Lucius no respondió la pregunta, pero ese silencio fue la respuesta que Ciel necesitaba.
—¿Por qué?... ¿Por qué estás dispuesto a sufrir por ella?... —
Tras esa pregunta todo el lugar se quedó en silencio, un silencio pesado y denso que se sentía en el aire. Aiko entonces lo notó, una pregunta que salía casi con desesperación, una duda que provenía desde el fondo de su corazón.
Ese "¿Por qué?" le había dolido, no porque este dirigida a ella. Le dolió debido a que ella misma se hizo la misma pregunta miles de veces en los últimos años, la misma duda que invadía su mente desde su corazón y le causaba un dolor inimaginable que la hizo considerar más de una vez cortarse las venas.
No entendía la razón, pero algo en Ciel le resultaba extremadamente familiar, especialmente cuando hizo aquella pregunta tan cercana.
Lucius bajó la mirada por un momento al escucharlo, quizás pensando una respuesta o quizás simplemente tratando de ganar tiempo para recuperarse, aún así le respondió. —Es su hermana —le dijo con firmeza, como si esas tres simples palabras fuesen la respuesta de todo.
El silencio nuevamente llenó el lugar, esta vez más largo y por alguna razón más denso.
—... Ja... Jaja...jajajajajajaja —comenzó a reír Ciel después de unos segundos, comenzando lento hasta que se volvió una risa sonora y casi rayando la histeria.
Aiko lo miraba concentrada y con un dolor en el corazón, entonces pudo entender aquel sentimiento tan cercano, ellos compartían el mismo dolor.
—¡¿Y yo no soy tu hermano?! —gritó Ciel después de reír, ahora con una furia liberada mientras el fuego azul se volvía loco debido a sus emociones. —¡¿Yo que soy?! ¡Dime, Lucius Lavani, ¿Que mierda soy para ti?! —añadió entre un grito roto y desesperado.

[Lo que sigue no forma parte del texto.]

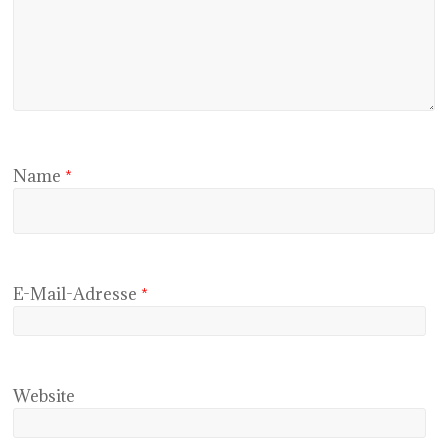
Name
*
E-Mail-Adresse
*
Website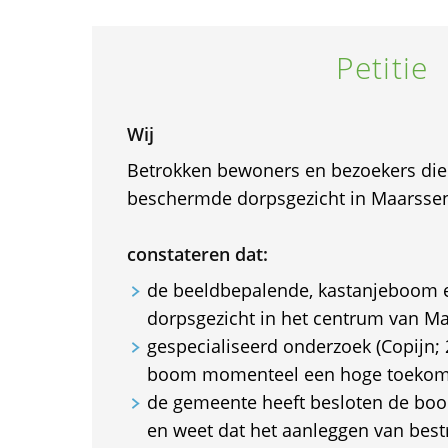
Petitie
Wij
Betrokken bewoners en bezoekers die
beschermde dorpsgezicht in Maarsse
constateren dat:
de beeldbepalende, kastanjeboom
dorpsgezicht in het centrum van Ma
gespecialiseerd onderzoek (Copijn; 2
boom momenteel een hoge toekoms
de gemeente heeft besloten de bo
en weet dat het aanleggen van bes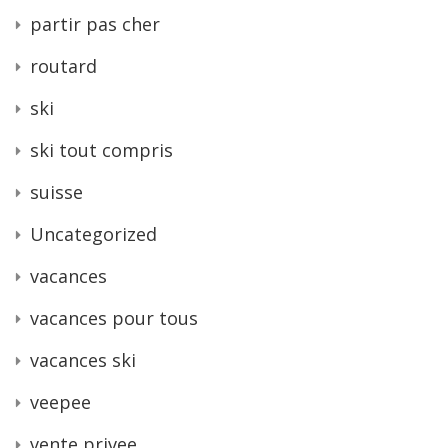
partir pas cher
routard
ski
ski tout compris
suisse
Uncategorized
vacances
vacances pour tous
vacances ski
veepee
vente privee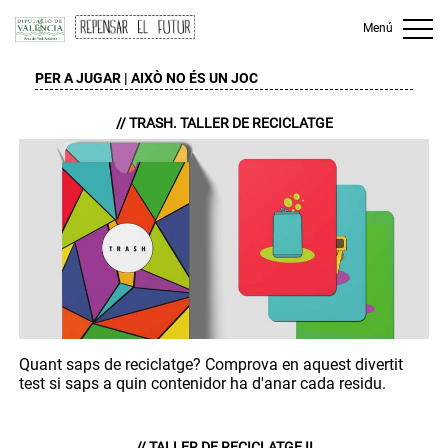
Menú
PER A JUGAR | AIXÒ NO ÉS UN JOC
VALENCIÀ
|
CASTELLANO
// TRASH. TALLER DE RECICLATGE
Quant saps de reciclatge? Comprova en aquest divertit
test si saps a quin contenidor ha d'anar cada residu.
// TALLER DE RECICLATGE II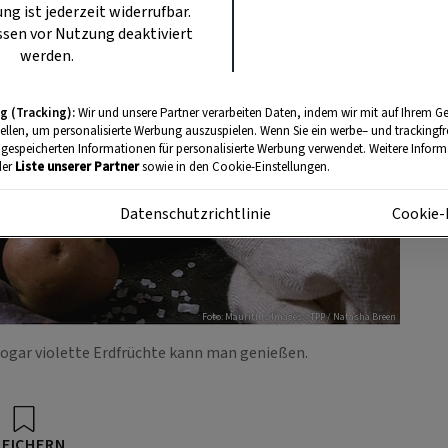
ung ist jederzeit widerrufbar.
sen vor Nutzung deaktiviert
werden.
g (Tracking):
Wir und unsere Partner verarbeiten Daten, indem wir mit auf Ihrem Ge
tellen, um personalisierte Werbung auszuspielen. Wenn Sie ein werbe– und trackingf
 gespeicherten Informationen für personalisierte Werbung verwendet. Weitere Informa
der
Liste unserer Partner
sowie in den Cookie-Einstellungen.
m
Datenschutzrichtlinie
Cookie-
Foto: Mauritius Images / TPP / Natasha Breen
 Sogar violette Erdfrüchte kann man genießen.
PEICHERN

Quizás por el intenso calor que emanaba de su cuerpo no lo podía ver, pero por su voz y su mirada, Aiko estaba segura de una cosa mientras lo veía... Estaba llorando.
—¡¿Por qué no mostraste ese puto amor fraternal conmigo?! ¡¿Por qué te esfuerzas tanto por ella cuando tu hermano menor soy yo?! —gritaba mientras su cuerpo comenzaba a temblar un poco.
—Ciel, no es así... —dijo Lucius mientras lo veía, aún así no pudo seguir diciendo nada al darse cuenta de algo mientras pensaba.
—¡Me trataste como una mierda sin talento desde que nací! ¡Me mirabas como un insecto, como a un paria que desperdiciaba su sangre! —le replicó señalandolo con un dedo mientras su voz sonaba más rota que antes. —¡¿Tienes idea de cómo me sentía al verte ser tan amigable con Zero?! ¡¿Tienes idea de lo celoso que estaba cuando se trataban como hermanos?! —apretando los dientes con fuerza mientras recordaba. —¡Maldita sea, cuando te fuiste papá me hizo pasar un infierno con la excusa de superarlos! —añadió mientras su temperatura comenzaba a descender, ahora dejando ver las lágrimas que caían por sus ojos.